= Records provided =
----------

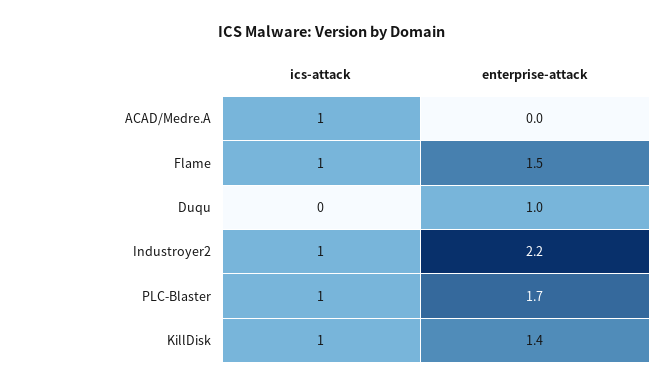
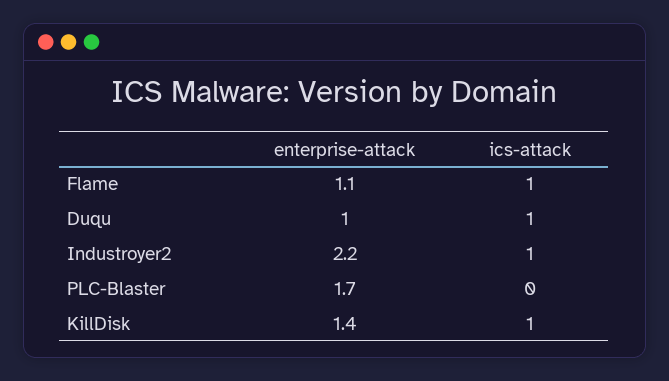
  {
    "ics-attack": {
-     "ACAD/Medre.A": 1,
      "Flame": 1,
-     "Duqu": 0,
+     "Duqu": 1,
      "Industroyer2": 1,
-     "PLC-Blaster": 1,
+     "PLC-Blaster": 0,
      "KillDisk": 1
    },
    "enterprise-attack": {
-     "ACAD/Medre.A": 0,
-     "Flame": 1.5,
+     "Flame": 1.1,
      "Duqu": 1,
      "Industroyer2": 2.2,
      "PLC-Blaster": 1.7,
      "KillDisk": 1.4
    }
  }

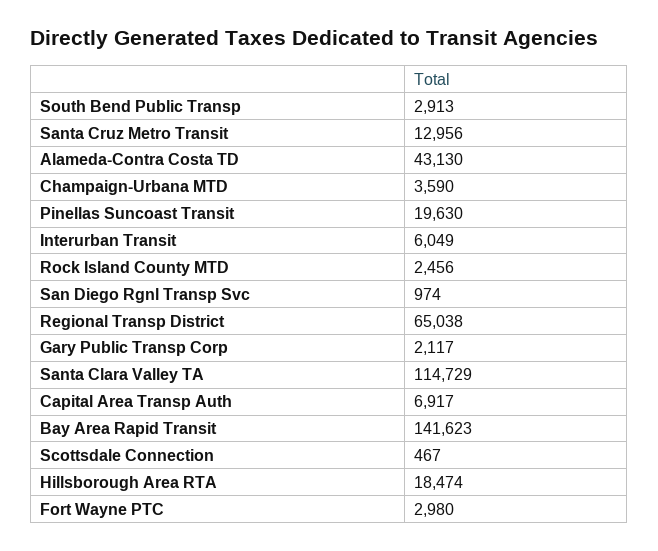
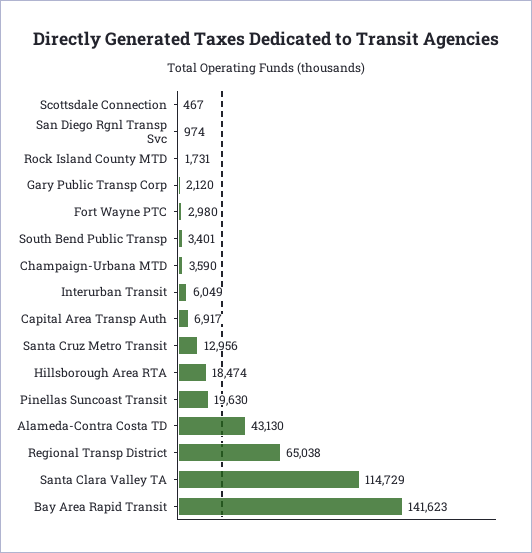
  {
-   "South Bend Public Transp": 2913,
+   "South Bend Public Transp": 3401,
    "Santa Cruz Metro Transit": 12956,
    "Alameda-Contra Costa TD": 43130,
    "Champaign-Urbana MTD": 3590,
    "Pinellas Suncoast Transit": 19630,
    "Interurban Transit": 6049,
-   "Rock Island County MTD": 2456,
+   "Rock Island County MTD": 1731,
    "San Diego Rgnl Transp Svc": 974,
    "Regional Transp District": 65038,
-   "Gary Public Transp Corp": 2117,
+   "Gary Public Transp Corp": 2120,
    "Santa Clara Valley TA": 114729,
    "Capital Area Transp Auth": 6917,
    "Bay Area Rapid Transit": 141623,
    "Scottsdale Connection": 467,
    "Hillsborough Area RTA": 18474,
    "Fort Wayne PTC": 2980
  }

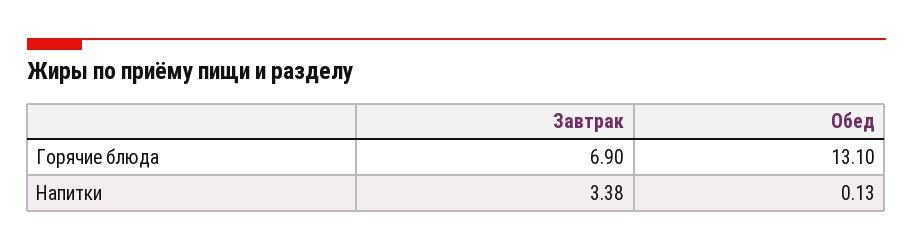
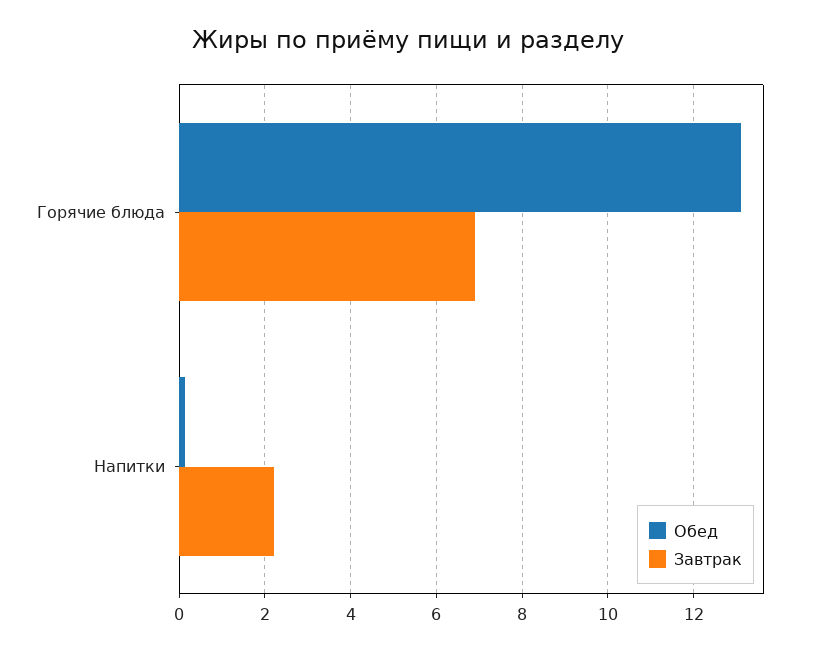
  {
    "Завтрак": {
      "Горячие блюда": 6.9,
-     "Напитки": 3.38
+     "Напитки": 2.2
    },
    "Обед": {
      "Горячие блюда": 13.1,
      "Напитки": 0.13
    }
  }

----------

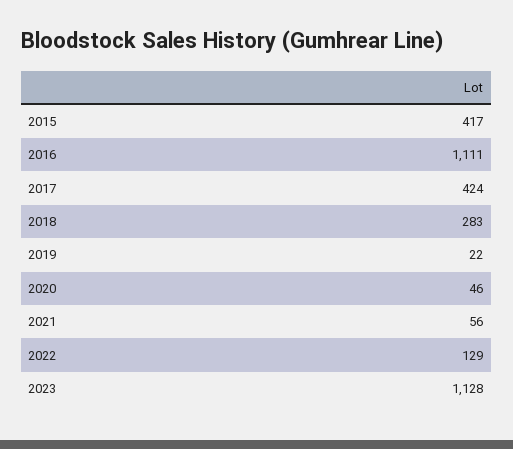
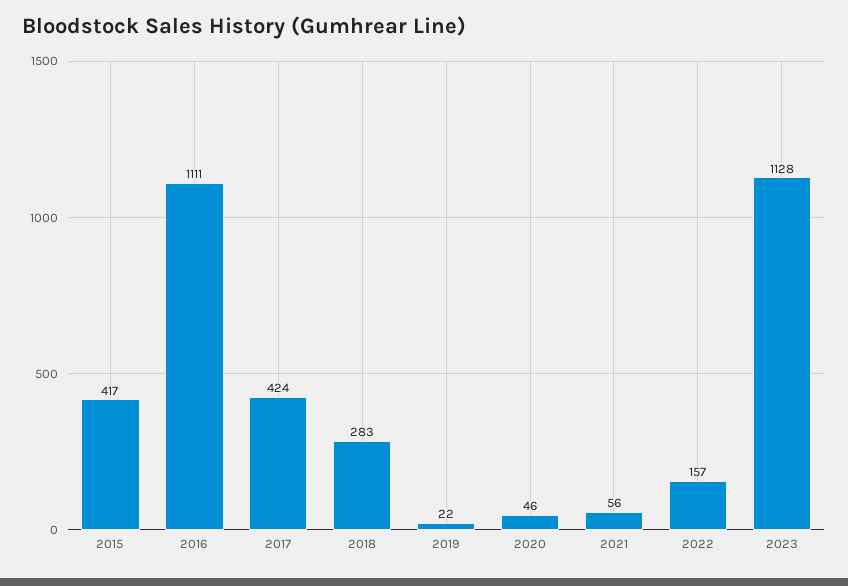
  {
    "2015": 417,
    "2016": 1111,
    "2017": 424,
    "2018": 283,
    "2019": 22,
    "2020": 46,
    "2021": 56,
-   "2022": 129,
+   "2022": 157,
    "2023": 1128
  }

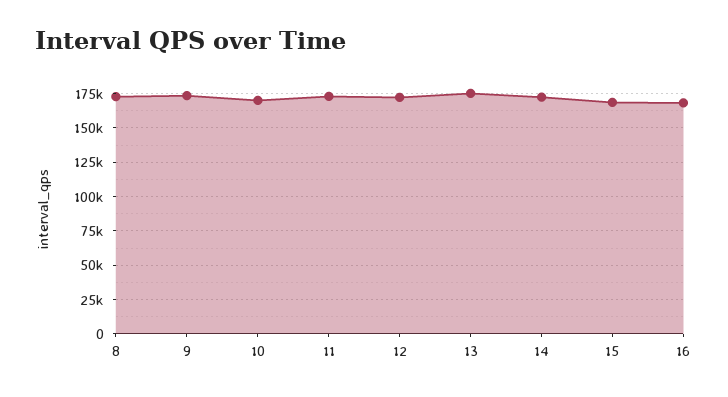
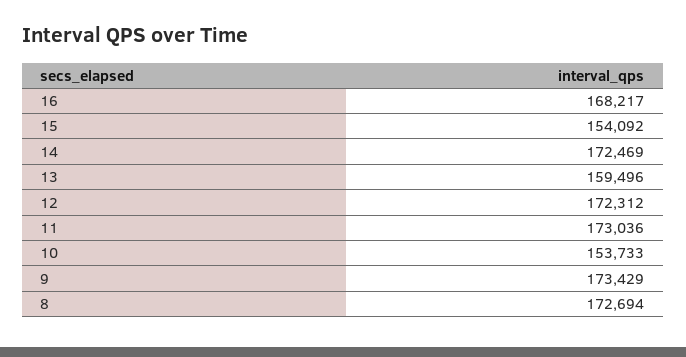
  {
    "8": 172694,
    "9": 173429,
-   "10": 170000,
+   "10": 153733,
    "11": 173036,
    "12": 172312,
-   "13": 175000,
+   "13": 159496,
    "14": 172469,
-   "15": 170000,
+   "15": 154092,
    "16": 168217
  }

----------

= Exercise objective =
For the string "Santa", search the preceding data and copy every line that includes it.

= Completed task =
    "Santa Cruz Metro Transit": 12956,
    "Santa Clara Valley TA": 114729,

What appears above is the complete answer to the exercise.